Ohhhhh…the PMS card makes me want to straight up punch him. He said it to me ONCE and now he knows better. Guys have mood swings just like we do! Where do they get off blamig PMS?? Ugh.

I think wearing the ring is a good thing. If you take it off when you fight, it seems to say (to me) that you aren’t willing to work it out. From what you said above, about not being sure you want a future with him, it is something to think about (the fact that you really WANT to take the ring off)…but I think taking it off as a way to make a strong “I’m angry” statement isn’t a very good idea.
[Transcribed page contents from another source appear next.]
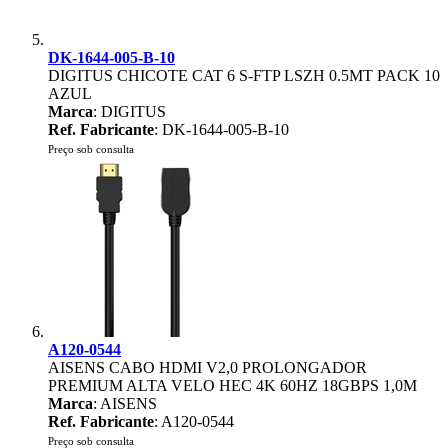
DK-1644-005-B-10
DIGITUS CHICOTE CAT 6 S-FTP LSZH 0.5MT PACK 10
AZUL
Marca
: DIGITUS
Ref. Fabricante
: DK-1644-005-B-10
Preço sob consulta
A120-0544
AISENS CABO HDMI V2,0 PROLONGADOR
PREMIUM ALTA VELO HEC 4K 60HZ 18GBPS 1,0M
Marca
: AISENS
Ref. Fabricante
: A120-0544
Preço sob consulta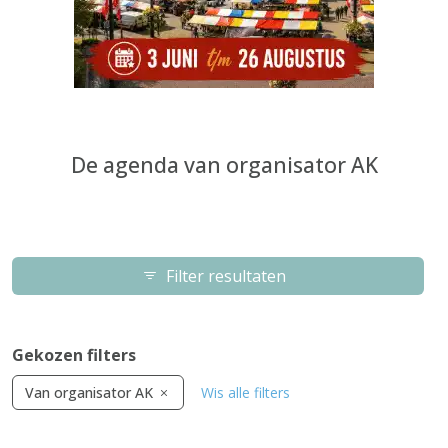
De agenda van organisator AK
Filter resultaten
Gekozen filters
Van organisator AK
Wis alle filters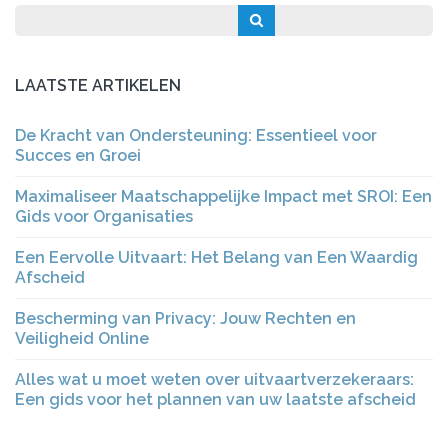
LAATSTE ARTIKELEN
De Kracht van Ondersteuning: Essentieel voor
Succes en Groei
Maximaliseer Maatschappelijke Impact met SROI: Een
Gids voor Organisaties
Een Eervolle Uitvaart: Het Belang van Een Waardig
Afscheid
Bescherming van Privacy: Jouw Rechten en
Veiligheid Online
Alles wat u moet weten over uitvaartverzekeraars:
Een gids voor het plannen van uw laatste afscheid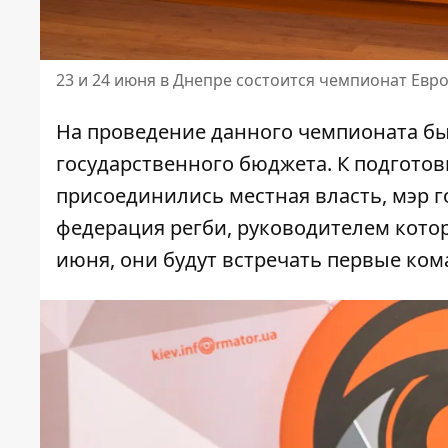
23 и 24 июня в Днепре состоится чемпионат Евр
На проведение данного чемпионата бы
государственного бюджета. К подгото
присоединились местная власть, мэр г
федерация регби, руководителем котор
июня, они будут встречать первые ком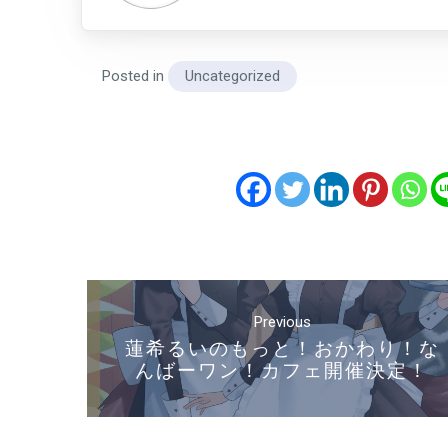
Posted in
Uncategorized
投
稿
Previous
ナ
蓮希るいのもっと！おかわり！な
んばーワン！カフェ開催決定！
ビ
ゲ
ー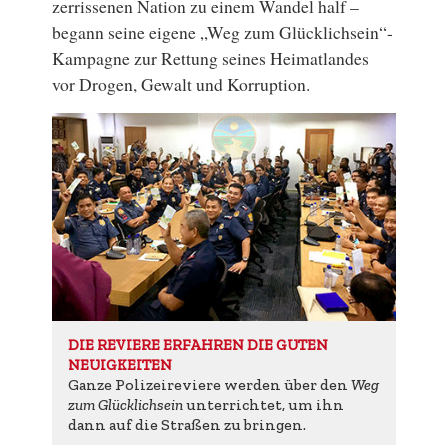
zerrissenen Nation zu einem Wandel half –
begann seine eigene „Weg zum Glücklichsein“-
Kampagne zur Rettung seines Heimatlandes
vor Drogen, Gewalt und Korruption.
DIE REVIERE ERFAHREN DIE GUTEN
NEUIGKEITEN
Ganze Polizeireviere werden über den
Weg
zum Glücklichsein
unterrichtet, um ihn
dann auf die Straßen zu bringen.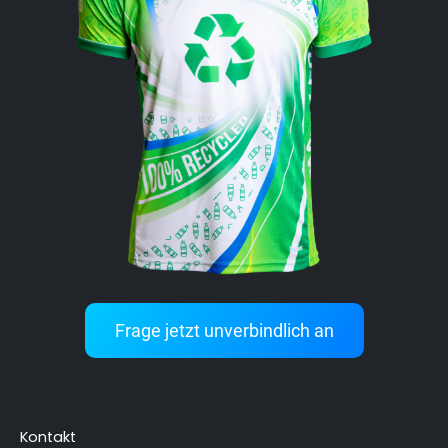
Frage jetzt unverbindlich an
Kontakt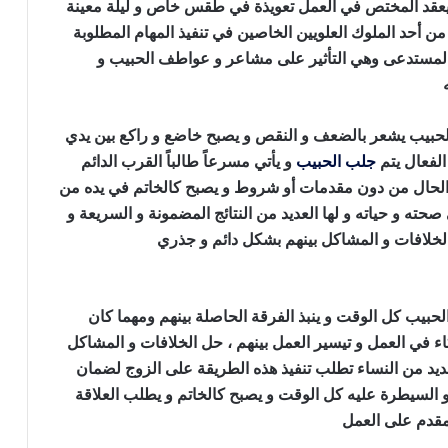
ية يعقد المختص في العمل تعويذة في طقس خاص و ليلة معينة
ن أحد الملوك العلويين الخاصين في تنفيذ المهام المطلوبة
 المستدعى وهي التأثير على مشاعر و عواطف الحبيب و
ه
جلب الحبيب وحرق قلبه
 الحبيب يشعر بالضعف و النقص و يصبح خاضع و راكع بين يدي
الفعال يتم
جلب الحبيب
و يأتي مسرعاً طالباً القرب الدائم
 الحال من دون مقدمات أو شروط و يصبح كالخاتم في يده من
حته و حياته و لها العديد من النتائج المضمونة و السريعة و
 الخلافات و المشاكل بينهم بشكل دائم و جذري
جلب الحبيب
الحبيب كل الوقت و ينبذ الفرقة الحاصلة بينهم ومهما كان
اء في العمل و تيسير العمل بينهم ، حل الخلافات و المشاكل
لعديد من النساء تطلب تنفيذ هذه الطريقة على الزوج لضمان
 السيطرة عليه كل الوقت و يصبح كالخاتم و يطلب العلاقة
مقدم على العمل
جلب الحبيب وحرق قلبه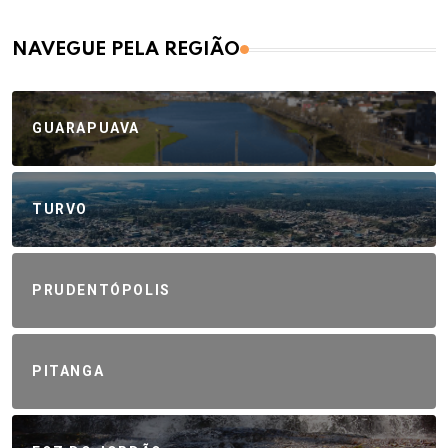
NAVEGUE PELA REGIÃO
GUARAPUAVA
TURVO
PRUDENTÓPOLIS
PITANGA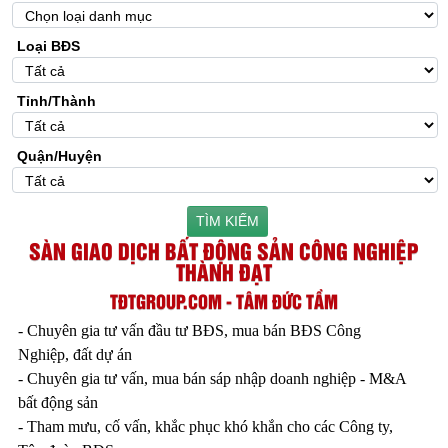
Loại BĐS
Tỉnh/Thành
Quận/Huyện
TÌM KIẾM
SÀN GIAO DỊCH BẤT ĐỘNG SẢN CÔNG NGHIỆP
THÀNH ĐẠT
TĐTGROUP.COM - TÂM ĐỨC TẦM
- Chuyên gia tư vấn đầu tư BĐS, mua bán BĐS Công
Nghiệp, đất dự án
- Chuyên gia tư vấn, mua bán sáp nhập doanh nghiệp - M&A
bất động sản
- Tham mưu, cố vấn, khắc phục khó khắn cho các Công ty,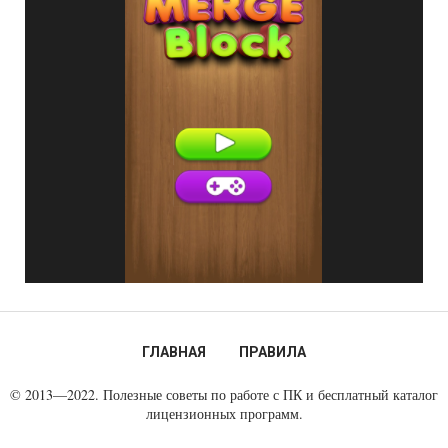
ГЛАВНАЯ
ПРАВИЛА
© 2013—2022. Полезные советы по работе с ПК и бесплатный каталог
лицензионных программ.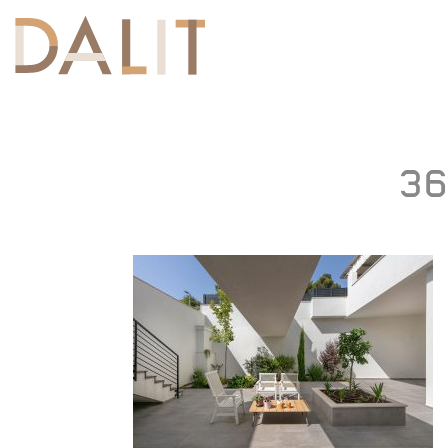
Toggle
navigation
36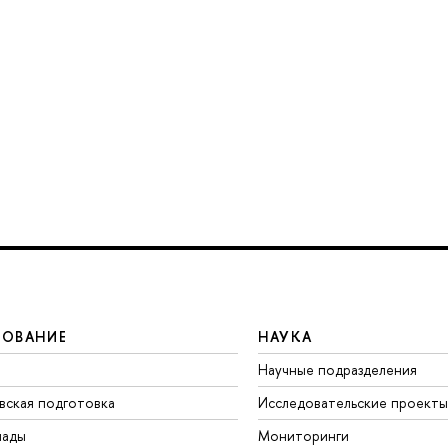
ЗОВАНИЕ
НАУКА
Научные подразделения
вская подготовка
Исследовательские проекты
иады
Мониторинги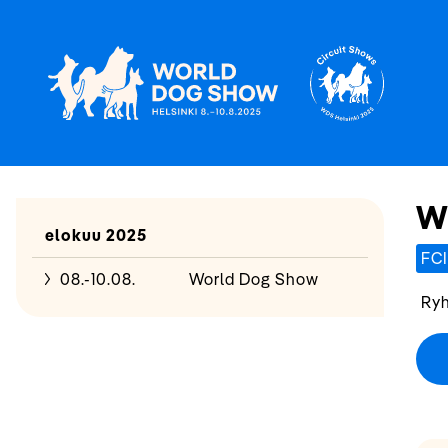
W
elokuu 2025
FCI
08.-10.08.
World Dog Show
Ryh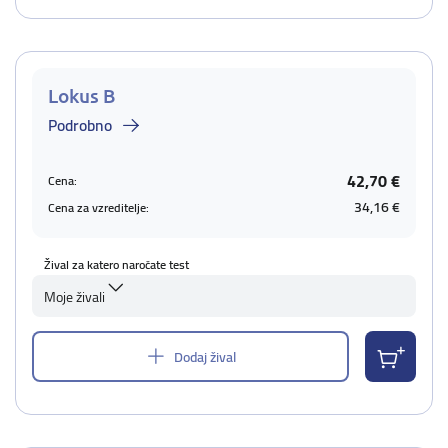
Lokus B
Podrobno
42,70 €
Cena:
34,16 €
Cena za vzreditelje:
Žival za katero naročate test
Moje živali
Dodaj žival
I hope you guys work things out tonight. ::hugs::

Post # 13
Member
11325 posts
Sugar Beekeeper
  • Wedding: February 2011

I read the OP but not all the follow-up comments so I’m sorry if I”m repeating… but here is my take. 

 

It sounds like he made a lot of really stupid decisions in the past that he’s paying for now. Assuming they ARE in the past and he’s not continuing to make stupid financial decisions currently (which would be a whole other fight)… there is really only so much you can say. He acknowledges he did wrong, you agreed to marry him knowing that (hopefully). Yes, it SUCKS… but there really isn’t anything to be done now other than work to get his feet under him. That being said– you’re not a perfect person and I’d be frustrated too. If I were you I WOULD extend the olive branch and tell him that you understand his bad decisions are behind him and you’re proud of the progress he’s made in getting his financial house in order. Then just explain that even though you love him and you accept him with his set of flaws (and you have yours too), you get overly emotional about the “its not fair”aspect. Try to do better. Everyone has baggage, ya know?

Post # 14
Member
268 posts
Helper bee
  • Wedding: May 2011

I can totally relate to you here. Fiance has some debt. It’s not alot but it’s enough. lol We are getting our Tax Refund (first time home buyers credit) soon and have decided to use all of it to pay off the debt on his credit card. @ times I get upset about it and think “god maybe I want to buy what I want with my half of the credit.” (I could buy lots of close with $4,000! lol) But in the end; I knew when I accepted his ring that he had this debt. I basically “signed on” for it when we got engaged and bought our home. I knew then that we would have to work together to get rid of it. I try and think of it in the way that We are BOTH going to benefit from his debt being paid off. Once those payments are gone we will have lots of extra money each month to save towards things we want and just to have a back up stash. To me that is more important than sticking him with it and making him feel miserable about it. (Your Fiance has proven that he feels guilty about the debt or he wouldn’t be so touchy about the subject) Even though yes it is HIS debt; we’re engaged and I’ve committed to marrying Him; His Junk & His Debt! In the long run you will benefit from his debt being gone!! Trust Me!! Hope that helps give you a different perspective!

Post # 16
Member
196 posts
Blushing bee
  • Wedding: October 2010

It will work out, everafter.  I actually think that it’s a good thing that you had this fight before you are married.  I think it’s important to understand each other’s resolution skills and habbits.  The fact that you didn’t take off the ring is huge in my opinion.  I think we all think to ourselves…I can’t do this during certain moments, but that’s not a bad thing because thoughts don’t equal actions.  You are commited, you guys will work this out and you’ll be a better couple for it.

Hang in there!

The topic ‘Big fight with FI :( Don’t want to wear e-ring today’ is closed to new replies.